→ TASK OBJECTIVE: In the lines below, look for "objects". Copy each line where it appears.

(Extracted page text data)
◆ ◆ ◆ ◆ ◆ ◆ ◆

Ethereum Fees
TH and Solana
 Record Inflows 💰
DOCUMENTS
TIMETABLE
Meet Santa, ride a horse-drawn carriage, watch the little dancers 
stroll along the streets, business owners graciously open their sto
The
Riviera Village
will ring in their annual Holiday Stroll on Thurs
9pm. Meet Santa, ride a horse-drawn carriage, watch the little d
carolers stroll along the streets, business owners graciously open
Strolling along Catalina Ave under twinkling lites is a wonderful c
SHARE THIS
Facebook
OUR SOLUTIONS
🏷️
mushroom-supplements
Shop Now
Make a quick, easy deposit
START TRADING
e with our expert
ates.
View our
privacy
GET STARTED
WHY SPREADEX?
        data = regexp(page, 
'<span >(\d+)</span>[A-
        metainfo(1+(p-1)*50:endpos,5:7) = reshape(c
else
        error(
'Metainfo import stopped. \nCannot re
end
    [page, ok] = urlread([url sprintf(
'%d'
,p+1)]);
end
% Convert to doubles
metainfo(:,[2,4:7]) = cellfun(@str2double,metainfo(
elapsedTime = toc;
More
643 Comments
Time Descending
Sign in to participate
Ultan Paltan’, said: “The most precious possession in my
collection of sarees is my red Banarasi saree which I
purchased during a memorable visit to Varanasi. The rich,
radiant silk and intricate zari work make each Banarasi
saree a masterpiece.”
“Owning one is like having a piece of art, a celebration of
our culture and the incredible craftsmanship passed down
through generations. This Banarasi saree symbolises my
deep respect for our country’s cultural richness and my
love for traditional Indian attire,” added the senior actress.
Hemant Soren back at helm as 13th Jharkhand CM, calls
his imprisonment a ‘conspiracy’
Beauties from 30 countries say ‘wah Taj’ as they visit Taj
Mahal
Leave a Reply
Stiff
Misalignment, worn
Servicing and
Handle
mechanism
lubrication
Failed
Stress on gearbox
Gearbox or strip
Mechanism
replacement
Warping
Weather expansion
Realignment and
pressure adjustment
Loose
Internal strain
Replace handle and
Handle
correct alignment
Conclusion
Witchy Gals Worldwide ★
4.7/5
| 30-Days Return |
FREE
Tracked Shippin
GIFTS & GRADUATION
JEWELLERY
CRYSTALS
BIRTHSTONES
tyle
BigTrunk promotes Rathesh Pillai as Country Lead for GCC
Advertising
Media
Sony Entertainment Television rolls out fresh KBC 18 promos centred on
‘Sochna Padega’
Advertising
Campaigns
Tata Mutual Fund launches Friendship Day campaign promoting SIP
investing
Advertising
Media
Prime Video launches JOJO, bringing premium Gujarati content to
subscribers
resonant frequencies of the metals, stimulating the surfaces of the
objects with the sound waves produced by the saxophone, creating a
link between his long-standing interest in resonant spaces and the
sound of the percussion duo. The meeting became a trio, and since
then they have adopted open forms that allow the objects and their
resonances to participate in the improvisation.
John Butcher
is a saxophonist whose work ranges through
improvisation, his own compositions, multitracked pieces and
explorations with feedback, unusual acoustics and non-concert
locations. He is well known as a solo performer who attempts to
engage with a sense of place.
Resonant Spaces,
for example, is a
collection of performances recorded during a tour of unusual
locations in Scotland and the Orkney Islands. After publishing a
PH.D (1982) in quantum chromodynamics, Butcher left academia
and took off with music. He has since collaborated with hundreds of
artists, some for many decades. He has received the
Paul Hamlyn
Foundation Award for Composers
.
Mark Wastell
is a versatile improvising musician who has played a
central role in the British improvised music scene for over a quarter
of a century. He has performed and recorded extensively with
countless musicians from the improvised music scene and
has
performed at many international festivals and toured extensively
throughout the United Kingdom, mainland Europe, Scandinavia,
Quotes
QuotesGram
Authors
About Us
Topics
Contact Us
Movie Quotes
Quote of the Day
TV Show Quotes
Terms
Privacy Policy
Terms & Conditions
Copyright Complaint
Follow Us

◆ ◆ ◆ ◆ ◆ ◆ ◆

→ SOLVED PROBLEM:
objects with the sound waves produced by the saxophone, creating a
then they have adopted open forms that allow the objects and their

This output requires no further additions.